Provide Targeted Technical Assistance

We also offer two levels of technical assistance to state ministries of health and education as needed: light and comprehensive. Light technical assistance works best for a state that already has the infrastructure for a robust deworming program and the resources to train teachers and pre-school workers. These states might need help in specific areas, such as mobilizing communities, and look to us to design a public awareness campaign.

Our comprehensive package of technical assistance, which runs from three to five years, assists governments in building a program from the ground up. Teachers and health care workers, for example, must be trained to administer medicine and educate children and communities about sanitation, hygiene, and preventing worm infections. In addition, we conduct surveys to determine worm prevalence, develop detailed operational plans, assist with procurement of drugs through donation programs, and monitor the quality of the program as it is implemented. We essentially provide all of the elements needed to create a good program and localize it for the community. And we do all the organizational legwork, such as getting the critical people together and helping them get the trained staff needed to run the program.

We currently work in six Indian states, providing comprehensive technical assistance to five. Engaging to this degree of depth requires our staff to be diligent. In addition, we use short-term workers for specific tasks, such as calling schools and collecting monitoring data during the deworming program so that we can assess how well it is implemented. Regardless of the level of support we provide, Evidence Action creates a customized plan that delivers what governments need. For example, a state government may ask us to assist with determining the extent of program coverage and the reliability of reporting on implementation.

In every case, a central component of our technical assistance is gathering and sharing evidence that governments can use to build best practices. For example, we are building a database that shares detailed costing for each state we work with. Those models help states assess what it costs to run a mass deworming program. In addition, we monitor the quality of deworming programs, enabling our partners to make better management decisions and create more effective programs.

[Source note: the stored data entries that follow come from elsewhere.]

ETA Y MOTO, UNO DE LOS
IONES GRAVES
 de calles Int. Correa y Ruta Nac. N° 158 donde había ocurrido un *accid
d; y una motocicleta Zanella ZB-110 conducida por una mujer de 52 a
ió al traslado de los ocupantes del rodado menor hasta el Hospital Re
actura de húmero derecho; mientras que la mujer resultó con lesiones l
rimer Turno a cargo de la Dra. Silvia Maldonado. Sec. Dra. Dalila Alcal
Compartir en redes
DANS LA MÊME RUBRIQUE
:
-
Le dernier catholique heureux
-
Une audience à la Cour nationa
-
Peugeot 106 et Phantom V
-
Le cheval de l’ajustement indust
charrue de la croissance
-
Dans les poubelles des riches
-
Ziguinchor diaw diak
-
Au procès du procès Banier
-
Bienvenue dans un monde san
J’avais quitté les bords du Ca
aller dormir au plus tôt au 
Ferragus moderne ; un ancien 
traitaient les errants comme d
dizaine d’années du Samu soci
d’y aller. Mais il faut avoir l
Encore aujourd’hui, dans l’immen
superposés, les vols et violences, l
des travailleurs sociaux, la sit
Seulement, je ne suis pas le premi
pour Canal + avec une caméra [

In India, some states have been deworming school children for several years, but because they may not measure results, they may not know how effective their programs are. We help them measure the prevalence of worms before deworming, as well as their reach and coverage. In one instance, a large state treated 21 million children twice a year. This year, we did a prevalence survey and determined that it needed to do only one high-coverage round of deworming per year, saving resources that the government could use for other priorities.

Delivering deworming medicine to 89 million children on India’s first National Deworming Day represents a significant victory in the global fight against soiltransmitted diseases and other parasitic worms. The government of India has demonstrated a strong commitment towards tackling the public health threat of worms. We at Evidence Action are focused on continued advocacy and technical assistance for school-based mass deworming in India and elsewhere. Perhaps our strategy can help other organizations have the same sort of outsized impact delivering proven interventions.